PAGE EXCERPT:

+++

Curt J. Sampson writes:

 > (Where it's not similar is in the amount of work it takes to build a class;
 > `data Tree a = Leaf a | Node (Tree a) (Tree a)` in Haskell is giving you
 > whole bunch of constructors and deconstructors that you'd have to build "by
 > hand" in Python or Java, the deconstructors often repeatedly throughout
 > your code using that data structure.)

Yeah, but then you have to write Haskell code.  (Amitrollyet?)

 > But in Haskell I found that at least a significant minority, and
 > sometimes the majority, of my "programming" work on a particular
 > thing was in writing the type definitions, and the rest of the code
 > was almost trivial or an afterthought in comparision.

One of those famous programming theorist types said something along
the lines of "show me your algorithms and I remain mystified, but show
me your data structures and the algorithms write themselves."  I
wouldn't go that far but I'm not a genius coder.  I do agree with the
basic idea that if your structures aren't well-defined, consistently
implemented, and coherent with each other, your algorithms are going
to be crap.

+++

INFORMATION SHOWN:
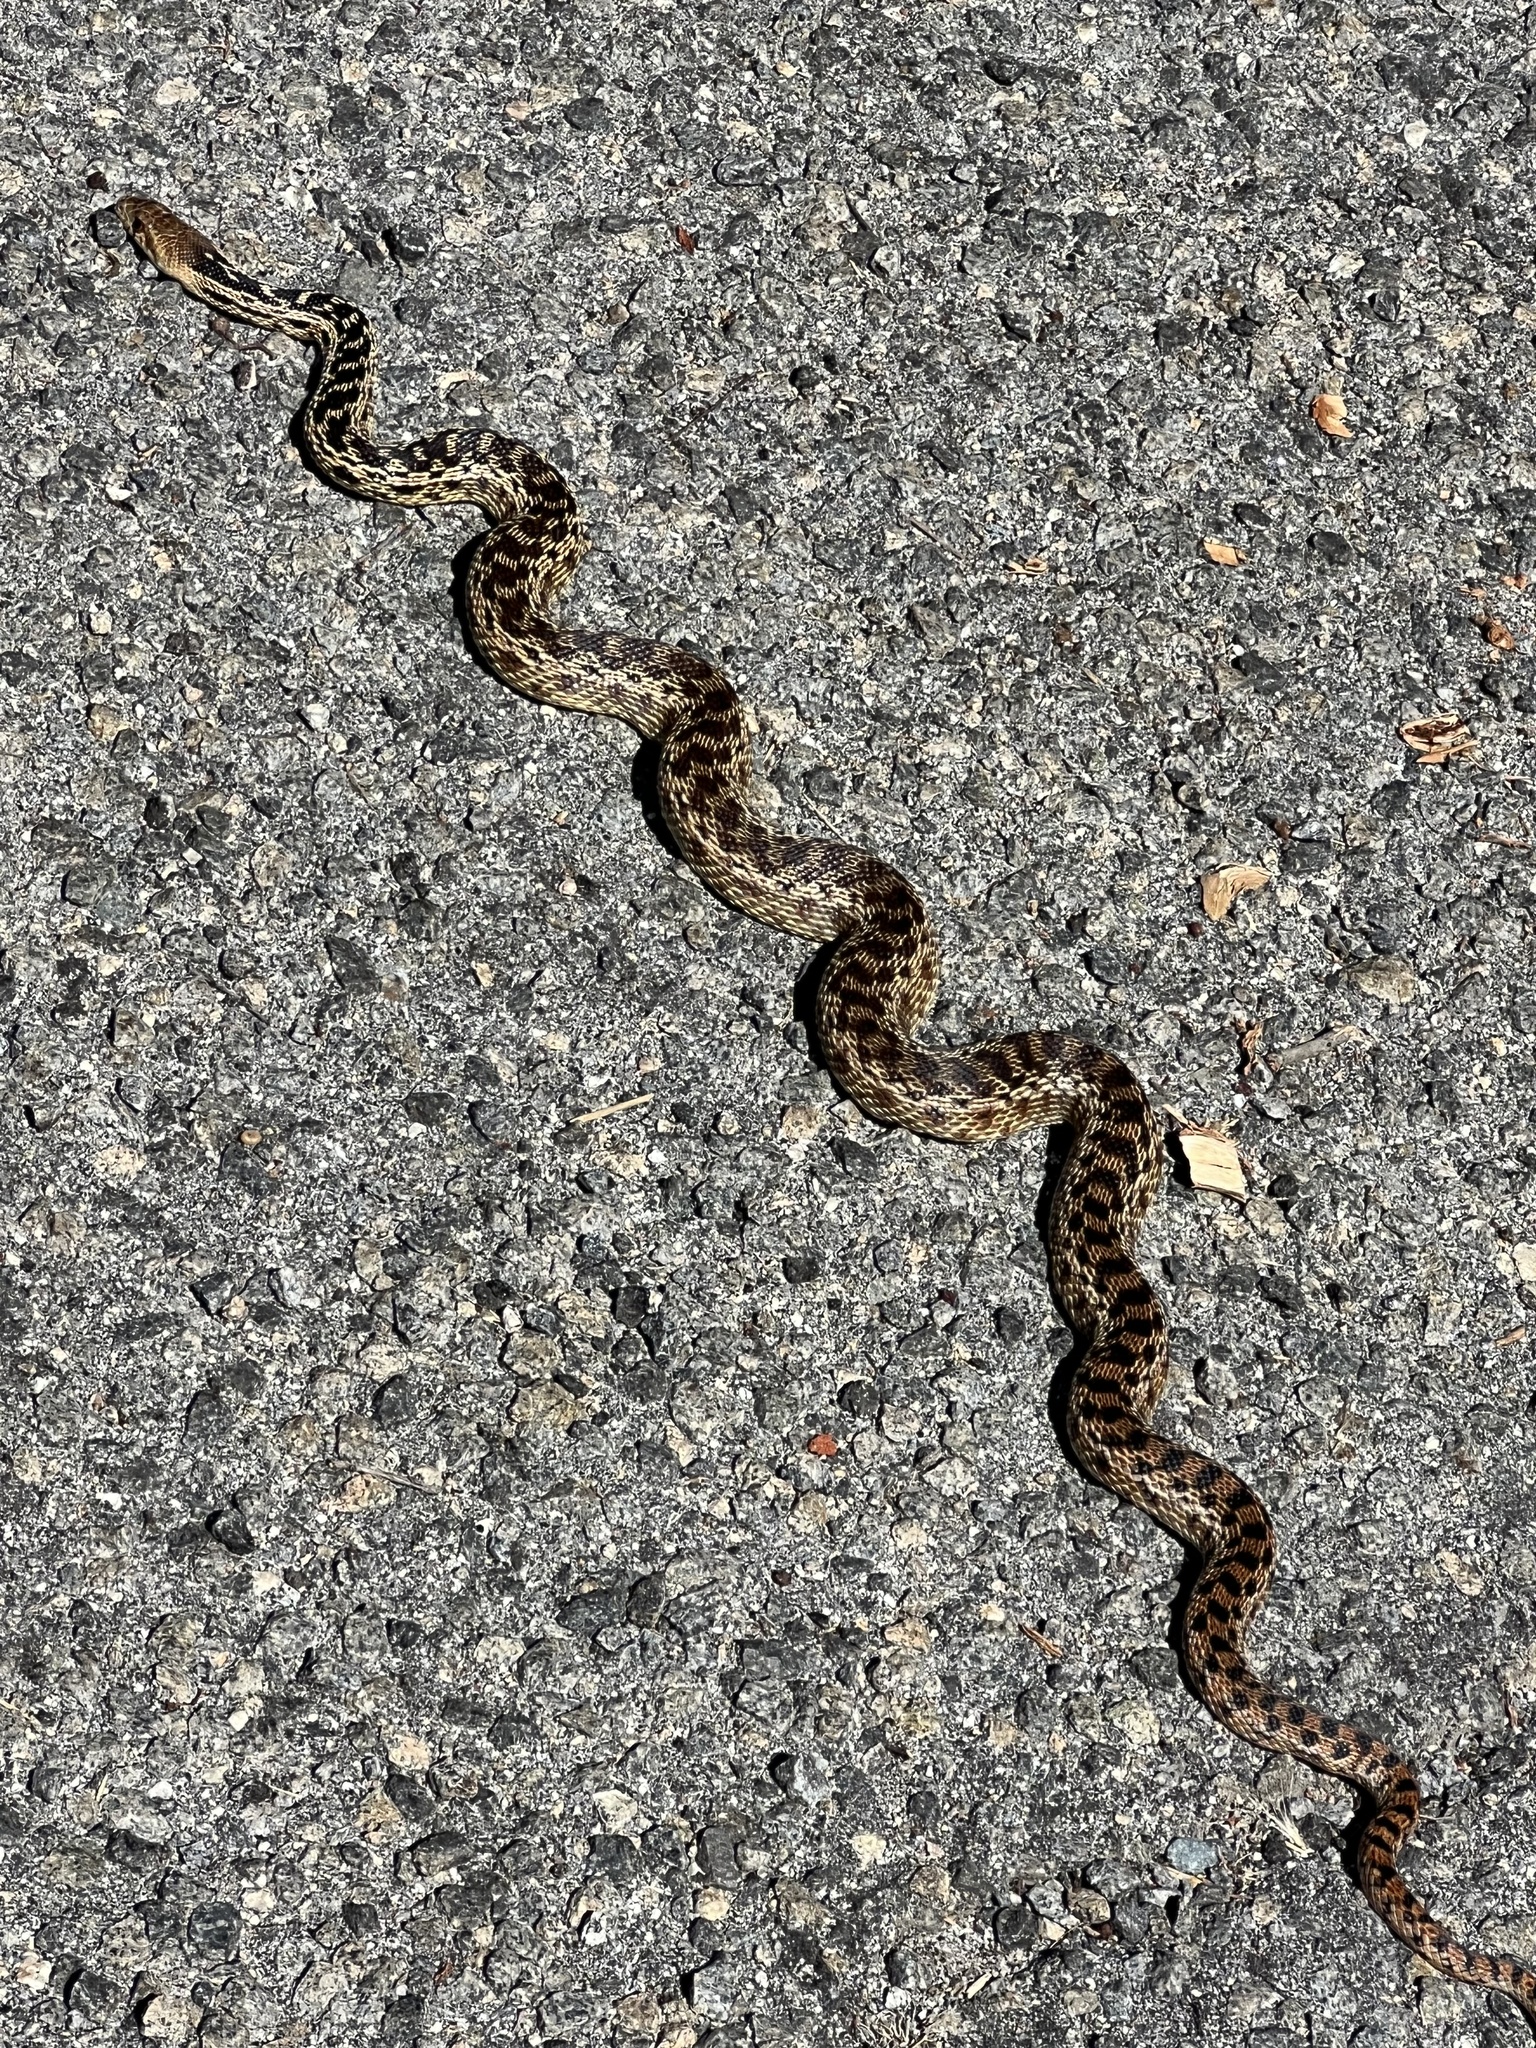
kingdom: Animalia
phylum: Chordata
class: Squamata
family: Colubridae
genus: Pituophis
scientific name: Pituophis catenifer
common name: Gopher snake
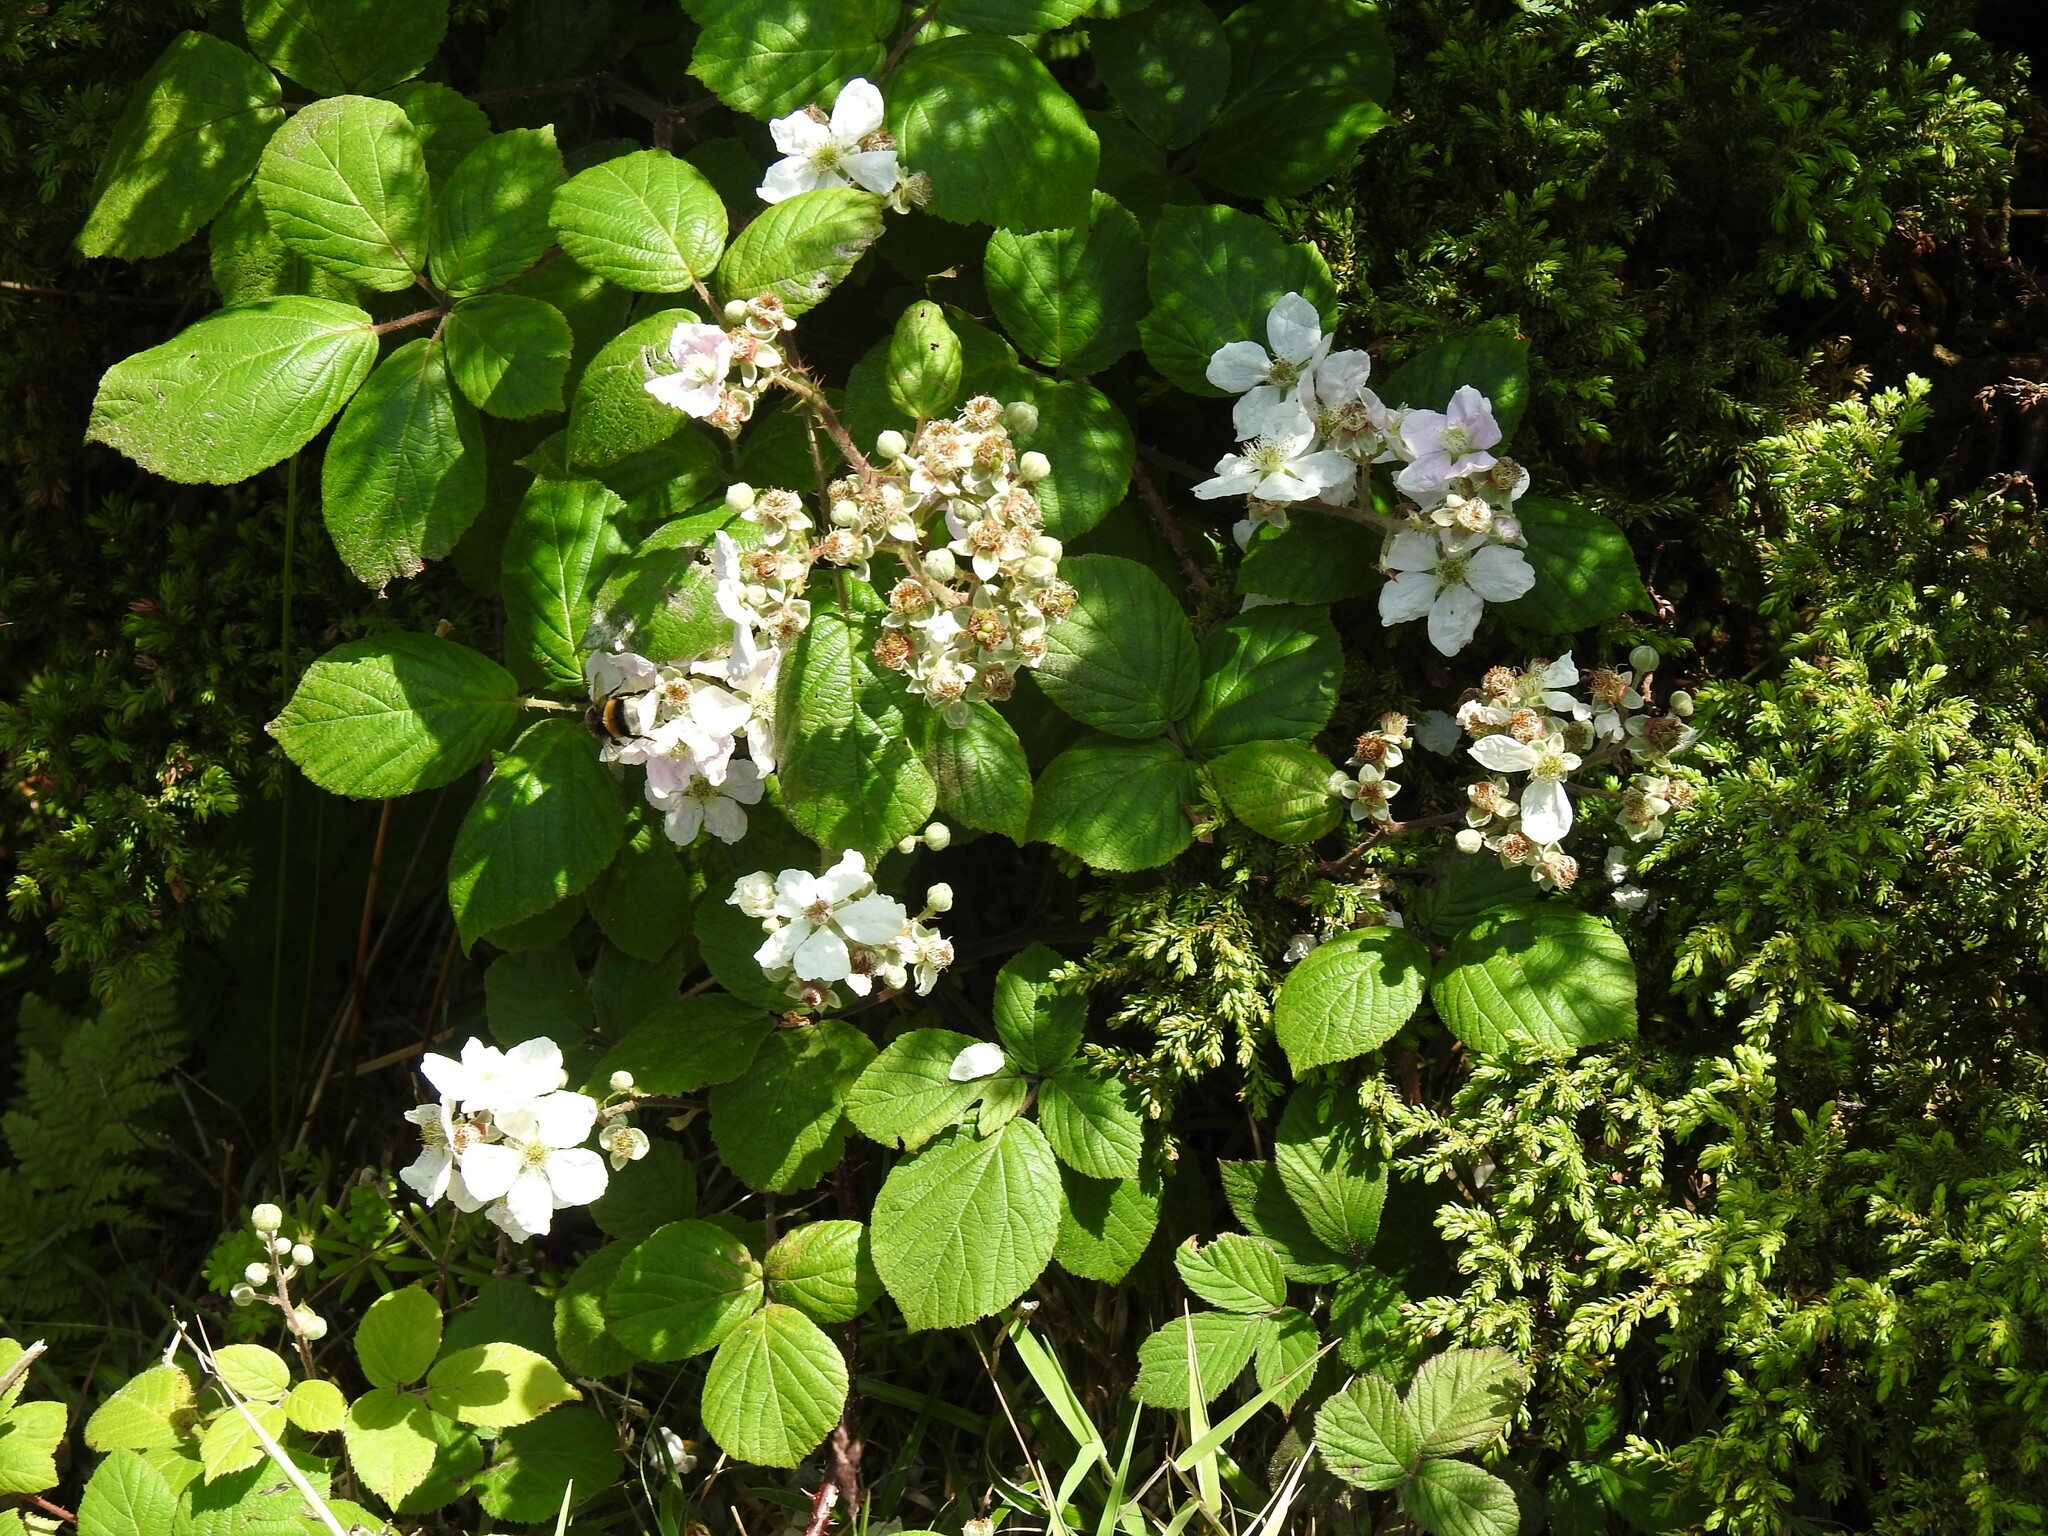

+++

SET PROBLEM 1: According to the Haskell discussion excerpt, what part of the work did the quoted writer find took up a significant minority, and sometimes the majority, of programming in Haskell?
SET PROBLEM 2: Continue the Haskell discussion excerpt from its last sentence.
The records have no connection to the text.

FINAL RESULT 1: Writing the type definitions.

FINAL RESULT 2:
I'm not sure I'd call Haskell's typing system "strong typing" or
"strict typing" though -- they seem like awfully weak statements about
what it does for you (if you choose to take advantage of it, of
course).  Extending typing to higher-order functions is a difference
of kind rather than of strength.

 >> The rule of thumb in Clojure is data structures over functions, and
 >> functions over macros.

 > Well, that sounds to me like the rule of any decent Lisp programmer, or any
 > functional language programmer for that matter. ISTR Paul Graham saying
 > something along the lines that he rarely had more than a handful of macros
 > even in a large program.

defun is a macro ....  (I'm not a big fan of Paul Graham.)

As for *writing* macros, my main use of macros in Emacs is abusing
macrolet to write defsubsts (there's no local version of defsubst).  I
haven't seen all that many macros that do more than take advantage of
deferred evaluation, except those that implement control structures,
and there are very few of them even in Emacs.  It's not clear to me
that function > macro really bites (except when code obscurity is the
goal, and you're not going to stop those folkers with a rule of arms,
let alone just a thumb).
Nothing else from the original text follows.